Loreto Lyon (born in Santiago in 1979) is a Chilean architect, academic, and co-curator of the Chilean pavilion at the 2023 Venice Architecture Biennale.

== Education ==
Lyon graduated with a degree in architecture from the Pontifical Catholic University of Chile in 2005 and obtained a master's degree in Environmental Design and Engineering from University College London in 2011.

== Career ==
Lyon worked with Chilean architect Smiljan Radic between 2005 and 2010. In 2012, she co-founded Beals Lyon Arquitectos with Alejandro Beals, winning design projects such as the YAP_Constructo 2012 installation, the City Hall of Nancagua, and the new building over the Plaza de Armas Station on Line 3 of the Santiago Metro.
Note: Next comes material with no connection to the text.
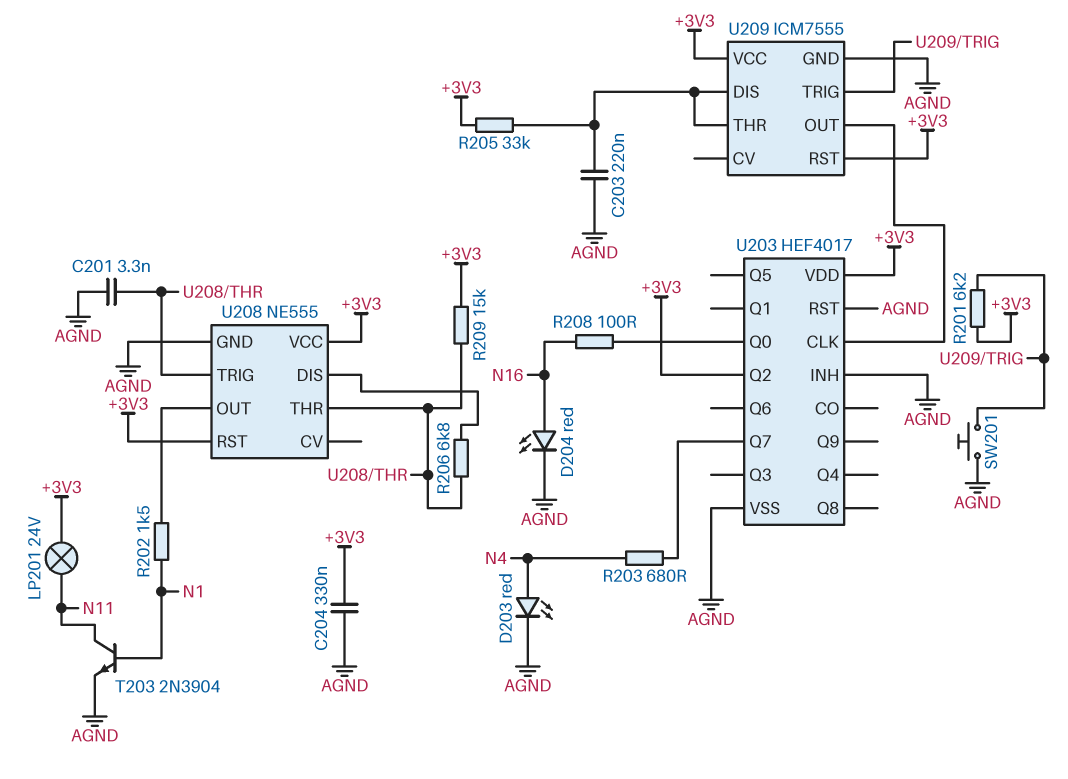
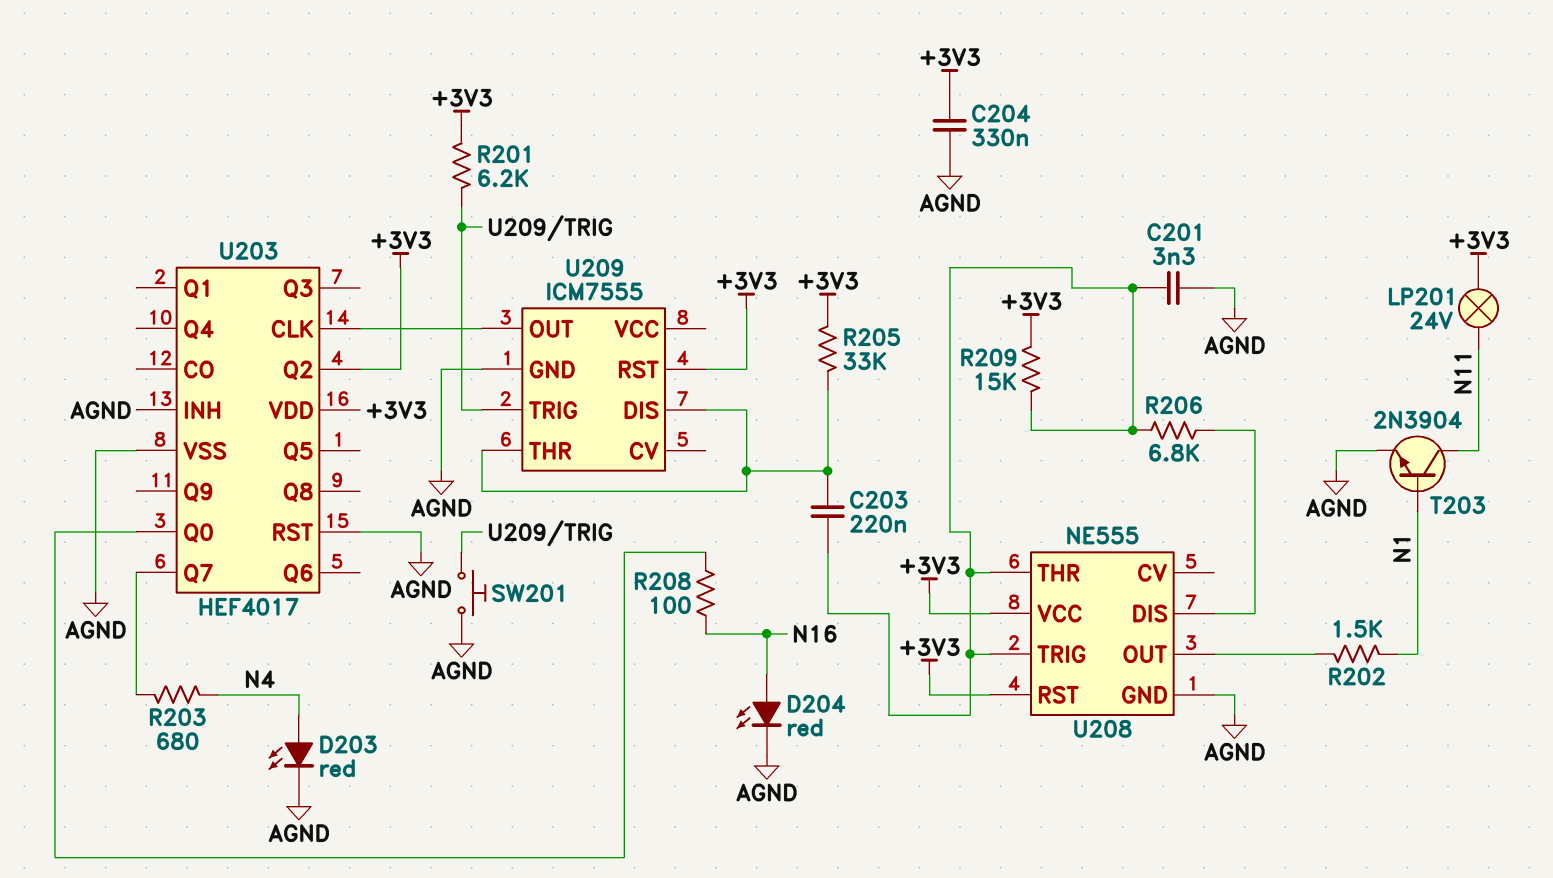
C203: 220nF (AGND, U209/DIS) -> 220nF (U208/THR, U209/DIS)
U209 pin VCC: +3V3 -> none

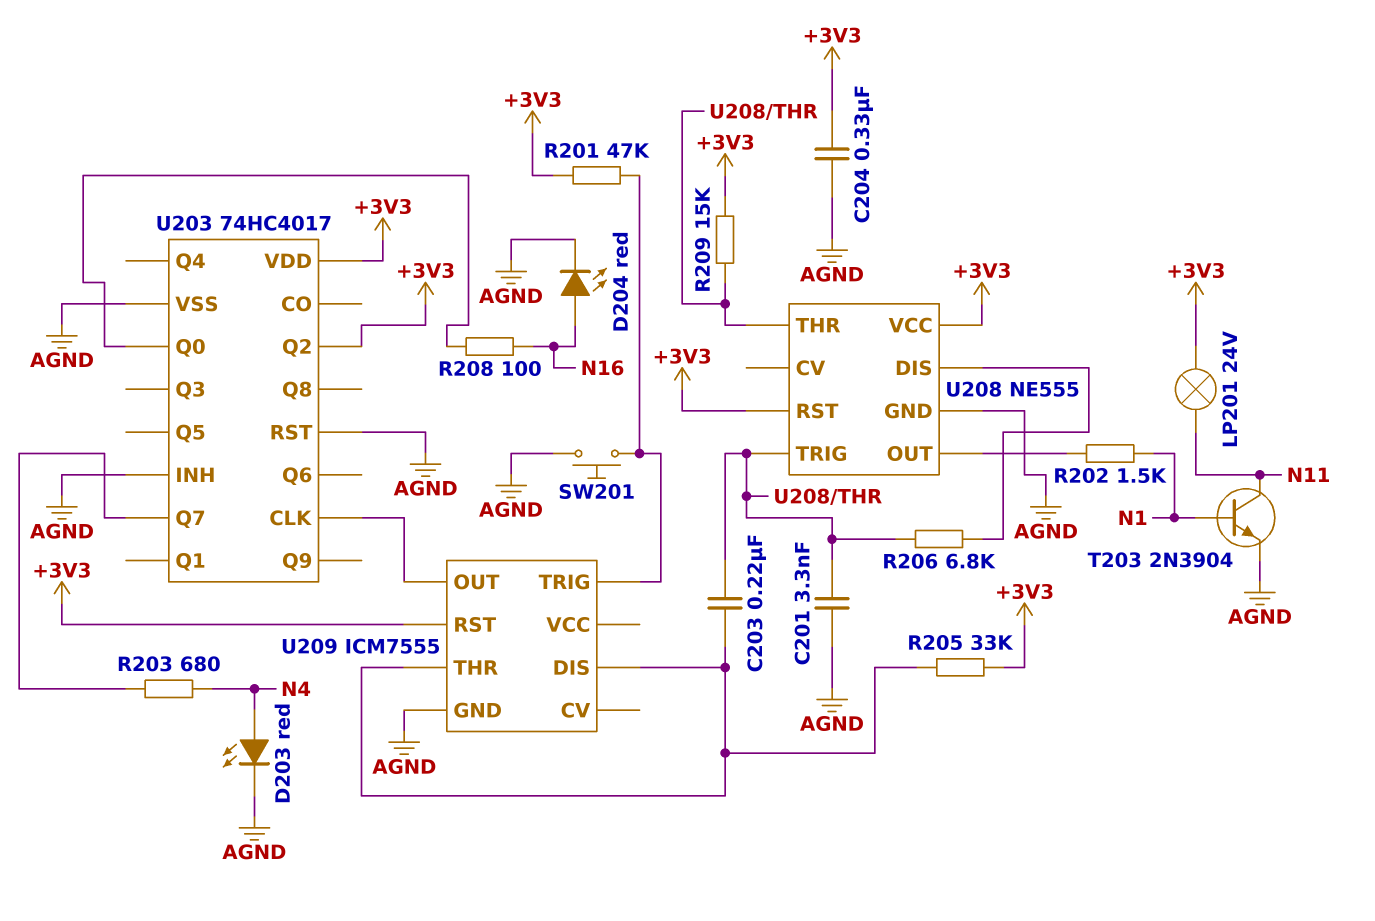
R201: 6.2k (+3V3, U209/TRIG) -> 47k (+3V3, U209/TRIG)
U203: HEF4017 -> 74HC4017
In the academic field, Lyon has been invited as a professor for WAVE, the summer workshop of the Instituto Universitario di Architettura di Venezia in Italy, and workshops at Cornell University in the United States. Moreover, she has been a faculty member at the School of Architecture of the Pontifical Catholic University of Chile since 2012.

In 2022, Lyon became the director of the School of Architecture in Santiago at San Sebastián University. That same year, she was appointed director of the Chile Architecture Biennial, alongside Cristobal Molina.

In 2023, she was chosen as co-curator of the Chilean pavilion at the Venice Architecture Biennale that same year with the proposal Moving Ecologies, alongside Gonzalo Carrasco and Alejandro Beals.